REPUBLIKA.CO.ID, JAKARTA 00 Sebuah studi dari King's College London mengungkap bahwa varian omicron lebih kecil kemungkinannya menyebabkan long Covid dibandingkan delta atau varian lain yang sebelumnya dominan di Inggris. Kesimpulan itu didapat setelah menganalisis lebih dari 100 ribu pasien yang mencatat gejala Covid-19 mereka di aplikasi Covid ZOE yang dikembangkan oleh universitas.
Lebih dari 56 ribu partisipan terinfeksi oleh varian omicron pada periode Desember 2021 hingga Maret 2022. Selain itu, ada lebih dari 41 ribu partisipan yang terinfeksi varian delta pada periode Juni 2021 hingga November 2021.
Dari data yang terhimpun di aplikasi ZOE, tim peneliti menemukan bahwa varian delta membawa risiko long Covid yang lebih tinggi dibandingkan varian omicron. Sebagai perbandingan, risiko long Covid dari varian omicron adalah 4,5 persen, sedangkan dari varian delta adalah 10,8 persen.
Dalam laporan yang diterbitkan di The Lancet, penulis studi mengatakan bahwa secara keseluruhan risiko terjadinya long Covid akibat varian omicron sangat rendah dibanding delta. Temuan ini dinilai sebagai kabar baik karena menunjukkan adanya penurunan risiko long Covid.

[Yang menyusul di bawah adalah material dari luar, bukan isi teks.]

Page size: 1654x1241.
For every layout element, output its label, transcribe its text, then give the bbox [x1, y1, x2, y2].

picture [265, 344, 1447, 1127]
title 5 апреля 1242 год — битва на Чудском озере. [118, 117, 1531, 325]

Seperti diketahui, omicron memiliki tingkat penularan yang lebih tinggi dibandingkan Ddlta. Andaikan risiko long Covid akibat omicron sama seperti delta, akan ada "ledakan" kasus long Covid di antara para penyintas.
Di sisi lain, lebih rendahnya risiko long Covid pada omicron bukan berarti tidak mengkhawatirkan. Mengingat luasnya penyebaran, ada lebih banyak orang yang terdampak oleh omicron dibandingkan delta.

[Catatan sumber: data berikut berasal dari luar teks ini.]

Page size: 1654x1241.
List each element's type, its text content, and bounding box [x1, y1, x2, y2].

"Jadi jumlah absolut keseluruhan dari orang-orang yang akan terkena long Covid, sayangnya, tetap akan meningkat," jelas salah satu peneliti dan ahli epidemiologi dari King's College London, Claire Steves, seperti dilansir WebMD, Ahad (19/6/2022).
Belum diketahui mengapa risiko long Covid pada omicron lebih rendah dibandingkan delta. Akan tetapi, Steves dan koleganya meyakini bahwa penurunan risiko ini dipengaruhi oleh kecenderungan omicron yang lebih sering menyebabkan gejala ringan.
Steves dan koleganya juga menilai temuan ini perlu menjadi pertimbangan bagi para pemimpin untuk mengambil keputusan terkait protokol kesehatan Covid-19 di tempat publik. Hal serupa juga diungkapkan oleh David Putrino PhD yang kerap menangani kasus long Covid di Mount Sinai.
Menurut Putrino, kebijakan seperti menghapus kewajiban menggunakan masker di pesawat atau tak perlu adanya syarat vaksinasi untuk memasuki ruang publik tertutup masih berisiko. Kebijakan seperti itu tak hanya dapat meningkatkan risiko masyarakat untuk terinfeksi Covid-19, tetapi juga berisiko untuk mengalami long Covid.
"Itu (keputusan) tidak bijaksana dan kana menciptakan disabilitas jangka panjang yang sebenarnya tak perlu ada," jelas Putrino.